YOUR OBJECTIVE: Reproduce the entries below exactly, but leave the pictures out.
*** THE DATA ***
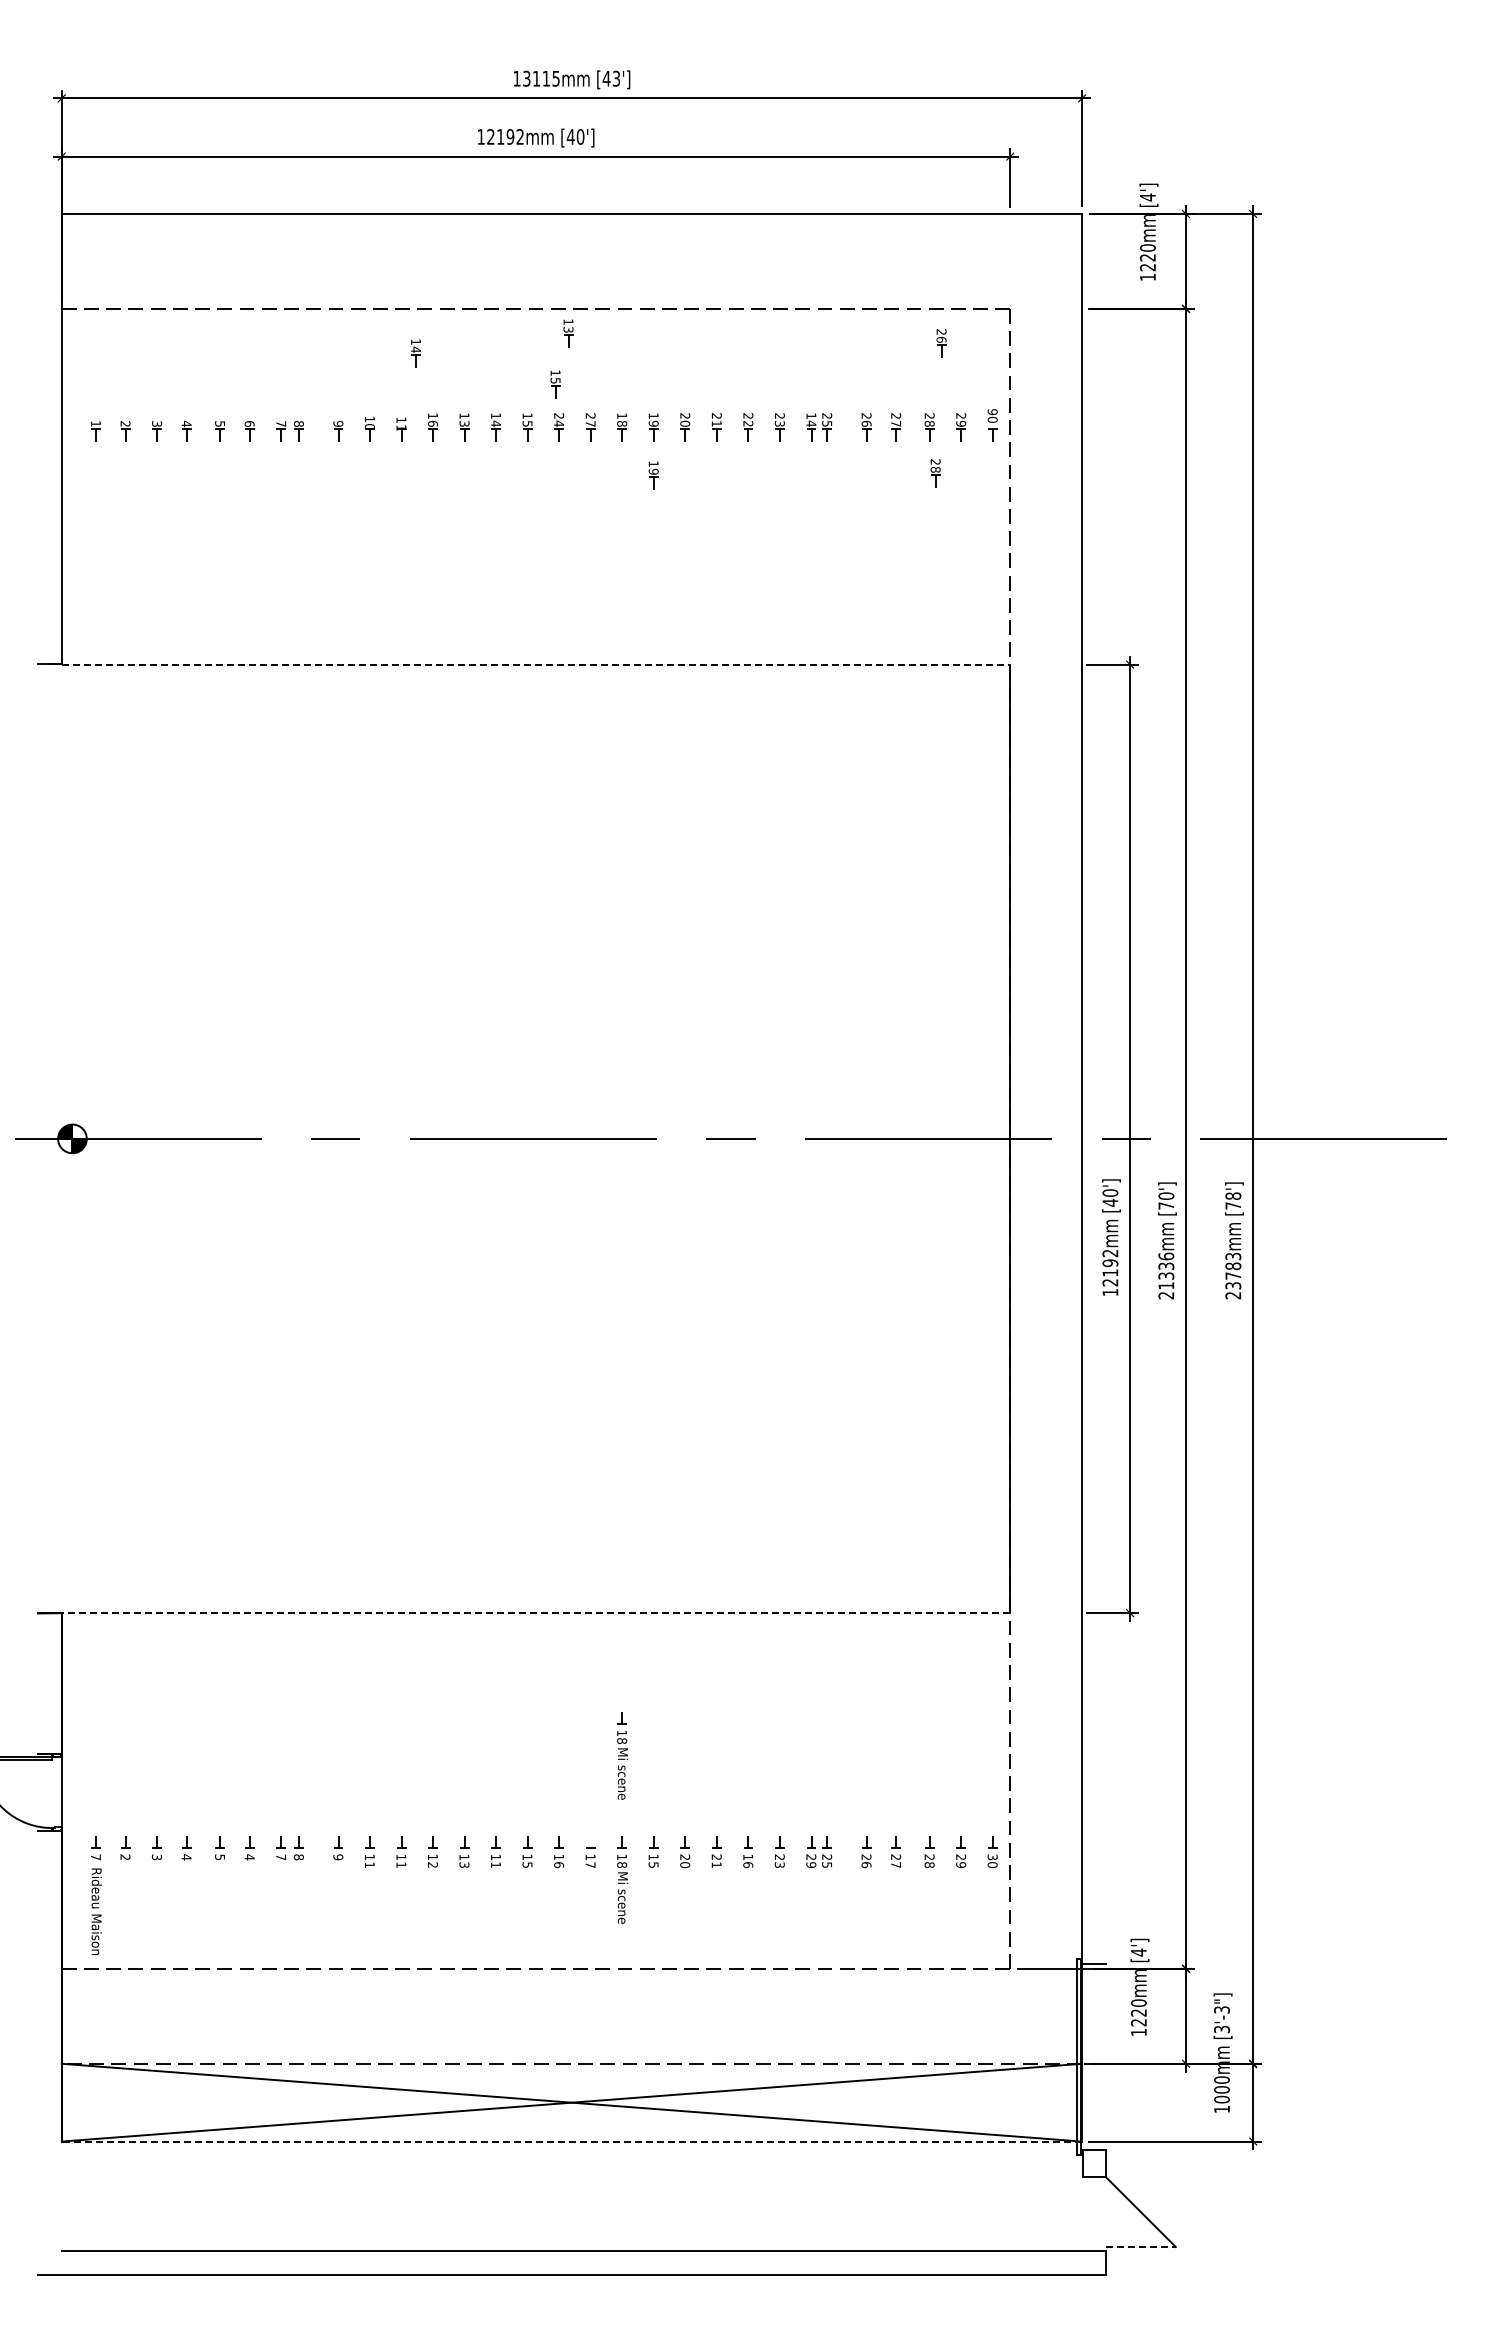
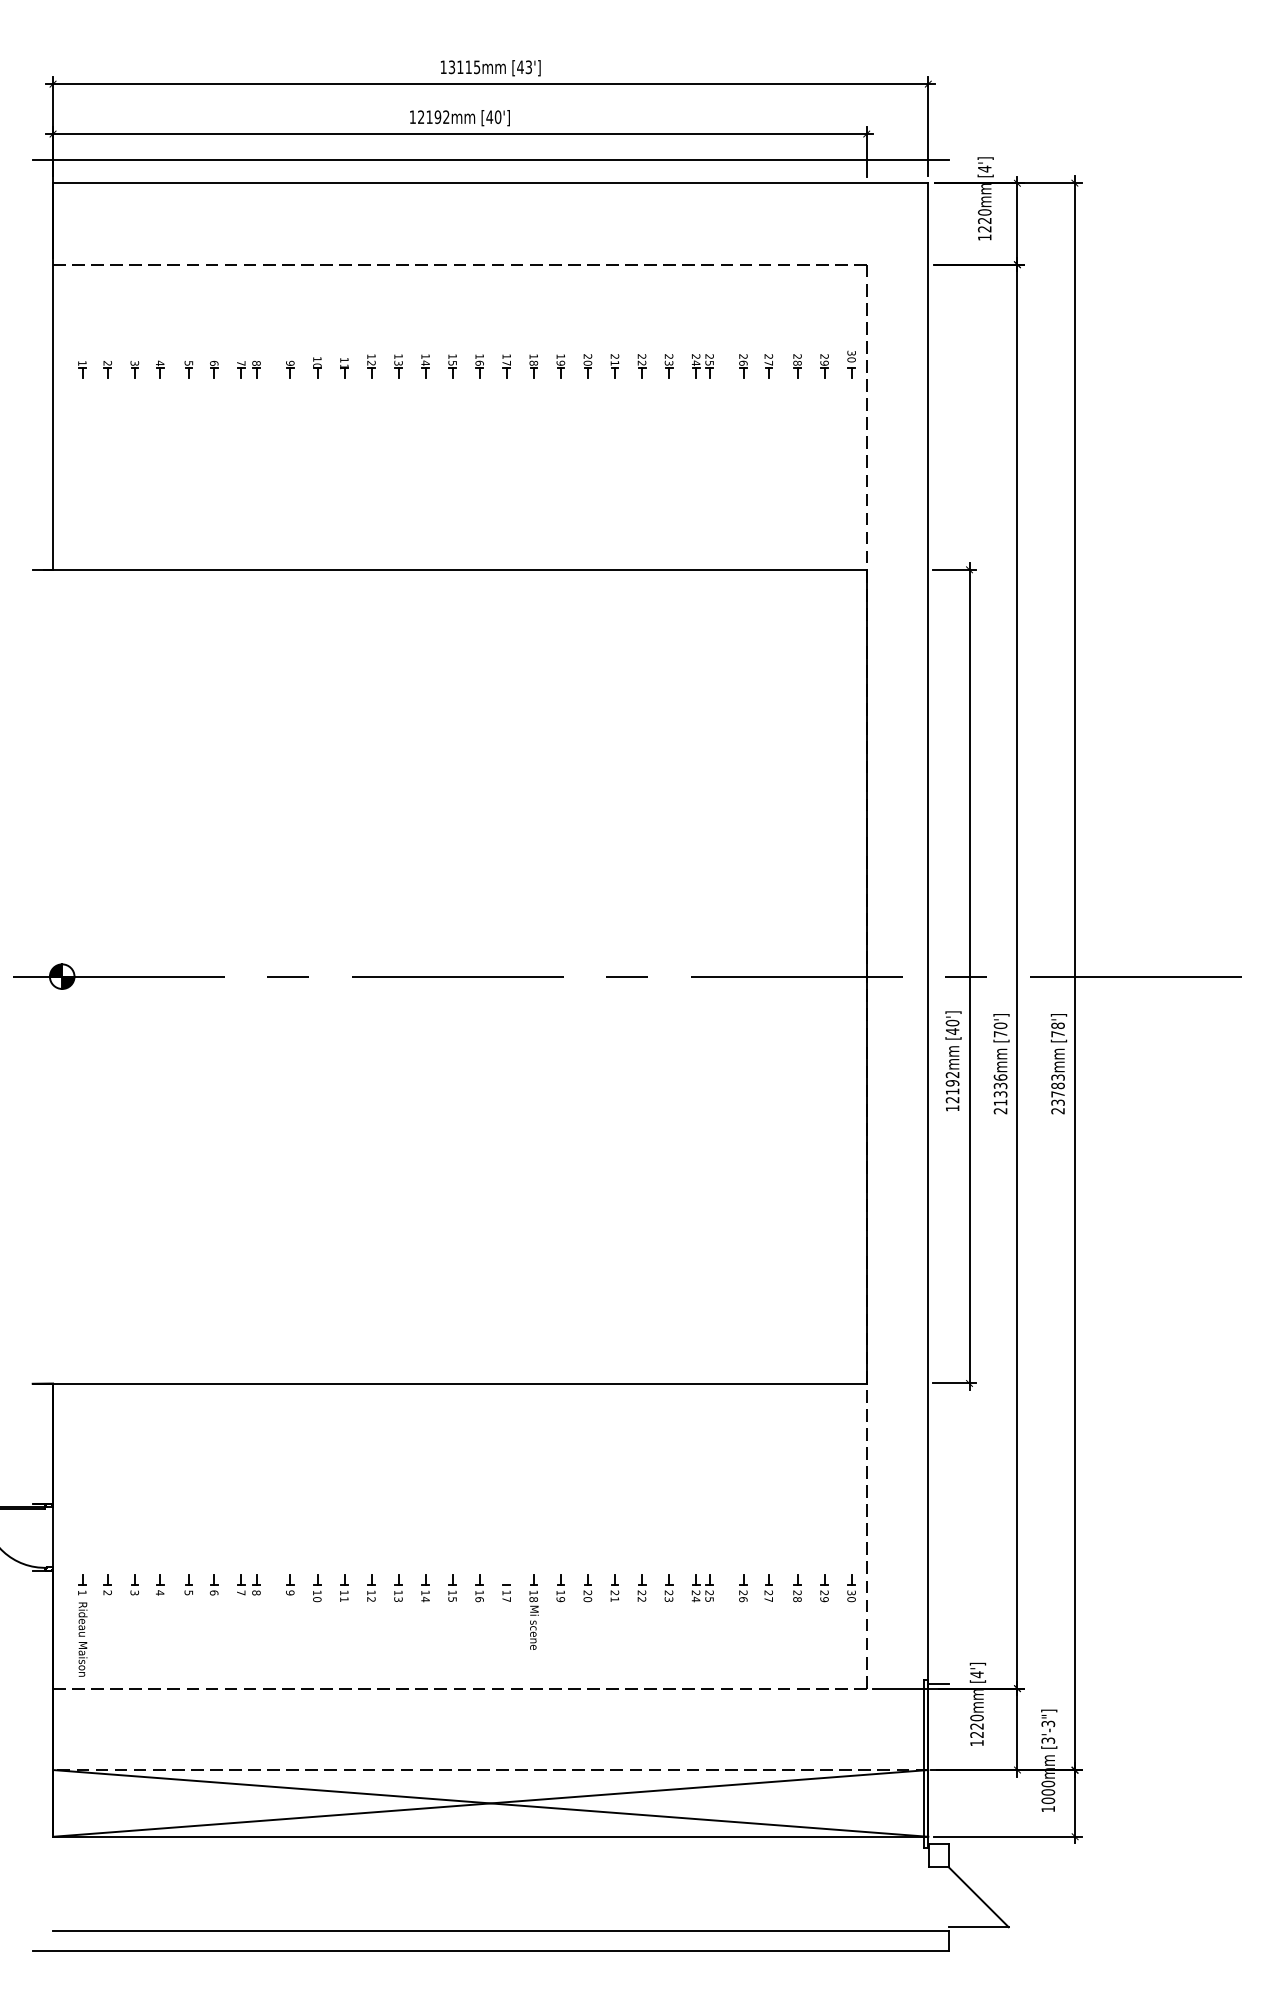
line: (571, 187) -> (490, 160), added
part: (568, 333) -> (487, 285), removed
part: (941, 343) -> (807, 294), removed
part: (415, 353) -> (356, 302), removed
part: (555, 384) -> (476, 329), removed
text: (992, 412) -> (851, 353), 90 -> 30
text: (590, 415) -> (506, 356), 27 -> 17
text: (811, 415) -> (696, 356), 14 -> 24
text: (559, 419) -> (480, 359), 24 -> 16
text: (432, 423) -> (371, 363), 16 -> 12
part: (935, 473) -> (802, 405), removed
part: (653, 475) -> (560, 407), removed
line: (536, 664) -> (460, 569), dashed -> solid
line: (535, 1613) -> (459, 1383), dashed -> solid
part: (622, 1755) -> (534, 1505), removed
text: (95, 1857) -> (82, 1593), 7 -> 1
text: (249, 1857) -> (214, 1593), 4 -> 6
text: (748, 1861) -> (642, 1596), 16 -> 22
text: (495, 1864) -> (425, 1599), 11 -> 14
text: (811, 1864) -> (696, 1599), 29 -> 24
text: (369, 1865) -> (317, 1599), 11 -> 10
text: (653, 1865) -> (560, 1599), 15 -> 19
line: (571, 2141) -> (490, 1836), dashed -> solid
line: (1141, 2247) -> (979, 1927), dashed -> solid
*** End of THE DATA ***
ANSWER TO THE PROBLEM:
line: (571, 187) -> (490, 160), added
part: (568, 333) -> (487, 285), removed
part: (941, 343) -> (807, 294), removed
part: (415, 353) -> (356, 302), removed
part: (555, 384) -> (476, 329), removed
text: (992, 412) -> (851, 353), 90 -> 30
text: (590, 415) -> (506, 356), 27 -> 17
text: (811, 415) -> (696, 356), 14 -> 24
text: (559, 419) -> (480, 359), 24 -> 16
text: (432, 423) -> (371, 363), 16 -> 12
part: (935, 473) -> (802, 405), removed
part: (653, 475) -> (560, 407), removed
line: (536, 664) -> (460, 569), dashed -> solid
line: (535, 1613) -> (459, 1383), dashed -> solid
part: (622, 1755) -> (534, 1505), removed
text: (95, 1857) -> (82, 1593), 7 -> 1
text: (249, 1857) -> (214, 1593), 4 -> 6
text: (748, 1861) -> (642, 1596), 16 -> 22
text: (495, 1864) -> (425, 1599), 11 -> 14
text: (811, 1864) -> (696, 1599), 29 -> 24
text: (369, 1865) -> (317, 1599), 11 -> 10
text: (653, 1865) -> (560, 1599), 15 -> 19
line: (571, 2141) -> (490, 1836), dashed -> solid
line: (1141, 2247) -> (979, 1927), dashed -> solid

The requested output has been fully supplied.